▶ _What to do_
Transcribe the records below from the first line to the line that includes "pinky tip: (155, 223)", inclusive, and omit the pictures.

[Collected data entries]
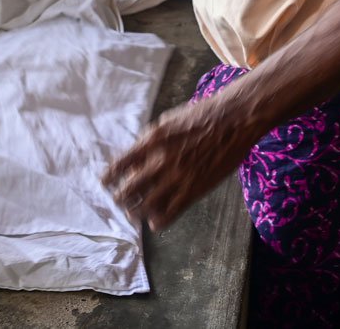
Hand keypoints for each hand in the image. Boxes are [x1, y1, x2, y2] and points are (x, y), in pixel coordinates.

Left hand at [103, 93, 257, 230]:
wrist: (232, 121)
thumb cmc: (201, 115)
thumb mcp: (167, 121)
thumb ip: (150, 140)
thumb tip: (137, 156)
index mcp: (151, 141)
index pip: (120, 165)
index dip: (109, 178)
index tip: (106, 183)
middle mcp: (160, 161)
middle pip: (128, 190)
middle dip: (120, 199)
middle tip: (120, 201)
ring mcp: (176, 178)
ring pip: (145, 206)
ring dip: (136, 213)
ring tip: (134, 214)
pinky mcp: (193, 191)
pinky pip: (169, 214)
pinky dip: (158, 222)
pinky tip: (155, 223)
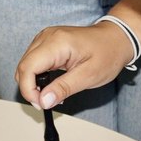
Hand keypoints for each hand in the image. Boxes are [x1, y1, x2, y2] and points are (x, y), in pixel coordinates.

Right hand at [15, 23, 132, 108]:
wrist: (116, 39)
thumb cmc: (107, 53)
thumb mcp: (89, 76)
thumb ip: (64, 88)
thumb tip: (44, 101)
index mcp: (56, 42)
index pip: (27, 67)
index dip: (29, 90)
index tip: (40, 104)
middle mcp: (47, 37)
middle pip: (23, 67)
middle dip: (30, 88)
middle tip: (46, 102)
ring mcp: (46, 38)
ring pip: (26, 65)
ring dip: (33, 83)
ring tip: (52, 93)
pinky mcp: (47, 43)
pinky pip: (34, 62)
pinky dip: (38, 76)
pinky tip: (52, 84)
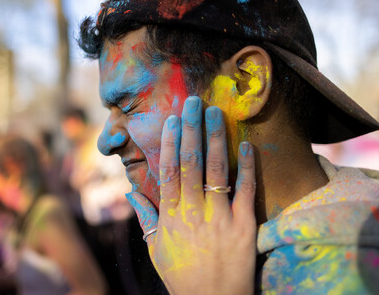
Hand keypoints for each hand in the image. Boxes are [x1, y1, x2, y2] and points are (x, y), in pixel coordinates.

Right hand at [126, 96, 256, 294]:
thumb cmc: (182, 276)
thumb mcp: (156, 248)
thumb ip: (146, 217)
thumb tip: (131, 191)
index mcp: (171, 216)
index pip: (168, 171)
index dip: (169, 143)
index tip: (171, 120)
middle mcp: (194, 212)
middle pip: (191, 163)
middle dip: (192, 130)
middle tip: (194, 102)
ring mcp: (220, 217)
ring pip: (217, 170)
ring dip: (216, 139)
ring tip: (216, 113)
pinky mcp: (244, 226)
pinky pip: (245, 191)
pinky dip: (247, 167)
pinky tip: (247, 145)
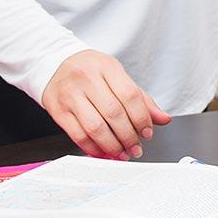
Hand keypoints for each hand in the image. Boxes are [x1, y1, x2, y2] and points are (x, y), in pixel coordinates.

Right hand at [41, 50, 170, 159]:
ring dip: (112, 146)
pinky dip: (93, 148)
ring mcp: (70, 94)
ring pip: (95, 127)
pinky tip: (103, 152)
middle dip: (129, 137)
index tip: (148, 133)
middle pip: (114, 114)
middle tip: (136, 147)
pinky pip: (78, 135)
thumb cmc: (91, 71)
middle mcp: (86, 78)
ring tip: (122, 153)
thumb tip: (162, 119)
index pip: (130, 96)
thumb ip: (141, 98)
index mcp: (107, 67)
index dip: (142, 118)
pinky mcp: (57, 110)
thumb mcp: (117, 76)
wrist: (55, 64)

▶ _Exercise result_
Hand keypoints for each hand in the image. Boxes are [x1, y1, x2, y2] and points are (x, y), in pixel coordinates.

Left hand at [103, 93, 257, 230]:
wrist: (232, 121)
thumb cmc: (201, 115)
thumb mcp: (167, 121)
thumb ip: (150, 140)
thumb tip: (137, 156)
index mcp: (151, 141)
index pip: (120, 165)
index dip: (109, 178)
index tip: (106, 183)
middle mcp: (160, 161)
middle pip: (128, 190)
middle dip: (120, 199)
middle tip: (120, 201)
ring mcp: (176, 178)
ring pip: (145, 206)
ring dip: (136, 213)
ring tip: (134, 214)
pinky mcp: (193, 191)
pinky pip: (169, 214)
pinky dip: (158, 222)
pinky tip: (155, 223)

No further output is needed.